Abonné à toutes les drogues et alcools, adepte des délires les plus extravagants, l’auteur se raconte sans pudeur ni retenue, mais passe également à la moulinette ironico-critique sa famille. Si ces pages sont étonnamment réservées quant aux goûts homosexuels du personnage principal, en revanche, nombre de travers comportementaux sont mis en exergue avec malice. Ce qui n’empêche pas le romancier de se laisser aller à quelque évocation scatologique. A ce titre, sa remarquable chasse à l’étron réticent dans la cuvette des toilettes de son ami John (chapitre: "Un grand garçon") est un summum de nonsense et d’angoisse névrotique mêlés. L’équivalent des thèses freudiennes en matière de psychanalyse revues et corrigées par l’humour des Monty Python. On n’osera ici vous soumettre ces lignes afin de laisser le plaisir de leur découverte vous submerger…

Dans un autre registre, l’opiniâtreté de David à "contourner les obstacles" qui se dressent devant lui, qu’il s’agisse de ses problèmes d’articulation ou de la faiblesse de son QI, permet à l’écrivain d’aménager un incontestable art de l’ellipse qui n’est pas sans rappeler certain esprit de finesse. Sédaris n’a pas son pareil pour vilipender l’analyse désenchantante du monde dont le gratifie constamment son ingénieur de père, ou l’inanité affective de ses parents ne tombant en adoration que devant les chiens successifs de la famille.

Ce parcours édifiant n’est pas toujours des plus gais : que l’on pense à l’échec du héros en matière d’expression artistique ou d’enseignement littéraire, aux multiples petits boulots (professeur basant ses cours d’écriture sur de daubesques feuilletons de sous-seconde zone, secrétaire d’une foldingue, déménageur à la solde des communistes etc.) qu’il se coltine pendant dix ans afin de payer sa dope et ses clopes vitales, le tableau n’est pas l’un des plus stimulants que l’on puisse proposer comme modèle éthique et social. David Sedaris dispose cependant de cet incontestable talent qui consiste à enrober de mots drôles et de métaphores impitoyables les petit riens de l’existence ici-bas. Sorte d’art (à la française) d’accommoder les restes dont on sait qu’il est aussi le plus souvent la promesse d’un bon repas.
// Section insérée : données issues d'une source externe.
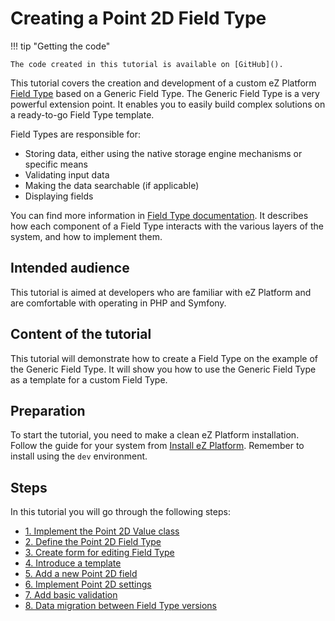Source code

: # Creating a Point 2D Field Type 

!!! tip "Getting the code"

    The code created in this tutorial is available on [GitHub]().

This tutorial covers the creation and development of a custom eZ Platform [Field Type](../../api/field_type_reference.md) based on a Generic Field Type.
The Generic Field Type is a very powerful extension point. It enables you to easily build complex solutions on a ready-to-go Field Type template.

Field Types are responsible for:

- Storing data, either using the native storage engine mechanisms or specific means
- Validating input data
- Making the data searchable (if applicable)
- Displaying fields

You can find more information in [Field Type documentation](../../api/field_type_api.md).
It describes how each component of a Field Type interacts with the various layers of the system, and how to implement them.

## Intended audience

This tutorial is aimed at developers who are familiar with eZ Platform and are comfortable with operating in PHP and Symfony.

## Content of the tutorial

This tutorial will demonstrate how to create a Field Type on the example of the Generic Field Type.
It will show you how to use the Generic Field Type as a template for a custom Field Type. 

## Preparation

To start the tutorial, you need to make a clean eZ Platform installation.
Follow the guide for your system from [Install eZ Platform](../../getting_started/install_ez_platform.md).
Remember to install using the `dev` environment.

## Steps

In this tutorial you will go through the following steps:

- [1. Implement the Point 2D Value class](1_implement_the_point2d_value_class.md)
- [2. Define the Point 2D Field Type](2_define_point2d_field_type.md)
- [3. Create form for editing Field Type](3_register_point2d_as_a_service.md)
- [4. Introduce a template](4_introduce_a_template.md)
- [5. Add a new Point 2D field](5_add_a_field.md)
- [6. Implement Point 2D settings](6_settings.md)
- [7. Add basic validation](7_add_a_validation.md)
- [8. Data migration between Field Type versions](8_data_migration.md)
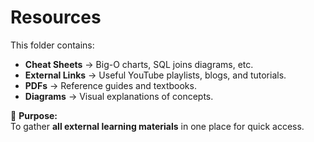 # Resources

This folder contains:
- **Cheat Sheets** → Big-O charts, SQL joins diagrams, etc.
- **External Links** → Useful YouTube playlists, blogs, and tutorials.
- **PDFs** → Reference guides and textbooks.
- **Diagrams** → Visual explanations of concepts.

📌 **Purpose:**  
To gather **all external learning materials** in one place for quick access.

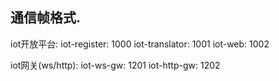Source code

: 

## 通信帧格式.

iot开放平台:
iot-register: 1000
iot-translator: 1001
iot-web: 1002

iot网关(ws/http): 
iot-ws-gw: 1201
iot-http-gw: 1202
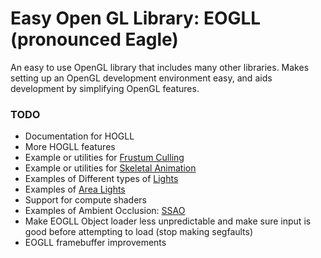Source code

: # Easy Open GL Library: EOGLL (pronounced Eagle)

An easy to use OpenGL library that includes many other libraries. Makes setting up an OpenGL development environment easy, and aids development by simplifying OpenGL features.

### TODO
- Documentation for HOGLL
- More HOGLL features
- Example or utilities for [Frustum Culling](https://learnopengl.com/Guest-Articles/2021/Scene/Frustum-Culling)
- Example or utilities for [Skeletal Animation](https://learnopengl.com/Guest-Articles/2020/Skeletal-Animation)
- Examples of Different types of [Lights](https://learnopengl.com/Lighting/Light-casters)
- Examples of [Area Lights](https://learnopengl.com/Guest-Articles/2022/Area-Lights)
- Support for compute shaders
- Examples of Ambient Occlusion: [SSAO](https://learnopengl.com/Advanced-Lighting/SSAO)
- Make EOGLL Object loader less unpredictable and make sure input is good before attempting to load (stop making segfaults)
- EOGLL framebuffer improvements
Pas narcissique pour un sou, cette autobiographie cuisine l’âme du lecteur bégueule et rappelle aux palais fins la jouissance du hot-dog, cet acmé de la bouffe sans prétention esthétique mais efficace. On grince des dents parfois, on rit souvent. Ce "technophobe" qui chante la magie créatrice de l’archaïque machine à écrire ne saurait être tout à fait mauvais, c’est entendu. L’éditeur Florent Massot a dû l’entendre de cette oreille en le prenant au mot d’ailleurs, puisqu’il essaime son texte de fautes d’orthographe et coquilles que nous aurions tendance à considérer comme dispensables. Même ses compatriotes ne lui tiennent pas rancoeur de sa description ravageuse des touristes américains à Paris puisque Je parler français a figuré pendant plusieurs semaines en tête des ventes au classement du Los Angeles Times à sa parution sous le titre original Me Talk Pretty One Day. "En fin de compte, note David Sedaris avec espièglerie, Paris est probablement l’endroit que j’ai choisi pour rêver de l’Amérique. Tout simplement."

Un ouvrage à conseiller en toute logique chauvine à ceux qui ont le coeur bien accroché, osent se moquer d’eux-mêmes et veulent connaître sous leur vrai jour Chicago ou New York.